### TASK DATA
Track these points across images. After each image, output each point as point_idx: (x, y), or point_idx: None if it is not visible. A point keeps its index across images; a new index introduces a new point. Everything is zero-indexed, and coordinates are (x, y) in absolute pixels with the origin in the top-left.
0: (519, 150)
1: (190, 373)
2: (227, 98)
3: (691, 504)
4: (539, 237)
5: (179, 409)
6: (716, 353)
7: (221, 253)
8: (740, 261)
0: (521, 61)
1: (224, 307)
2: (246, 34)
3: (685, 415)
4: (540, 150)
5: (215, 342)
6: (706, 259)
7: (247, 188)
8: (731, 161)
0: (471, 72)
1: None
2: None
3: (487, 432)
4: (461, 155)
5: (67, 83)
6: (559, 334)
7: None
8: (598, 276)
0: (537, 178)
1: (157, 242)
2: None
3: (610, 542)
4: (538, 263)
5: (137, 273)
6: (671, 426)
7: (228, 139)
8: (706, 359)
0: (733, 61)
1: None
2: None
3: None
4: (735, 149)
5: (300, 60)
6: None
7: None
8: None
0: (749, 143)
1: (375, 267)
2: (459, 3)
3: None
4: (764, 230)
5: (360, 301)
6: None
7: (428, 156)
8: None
######
**REQUEST**
Gather every line of the entries above that contains the word "index".

**CORRECT RESULT**
Track these points across images. After each image, output each point as point_idx: (x, y), or point_idx: None if it is not visible. A point keeps its index across images; a new index introduces a new point. Everything is zero-indexed, and coordinates are (x, y) in absolute pixels with the origin in the top-left.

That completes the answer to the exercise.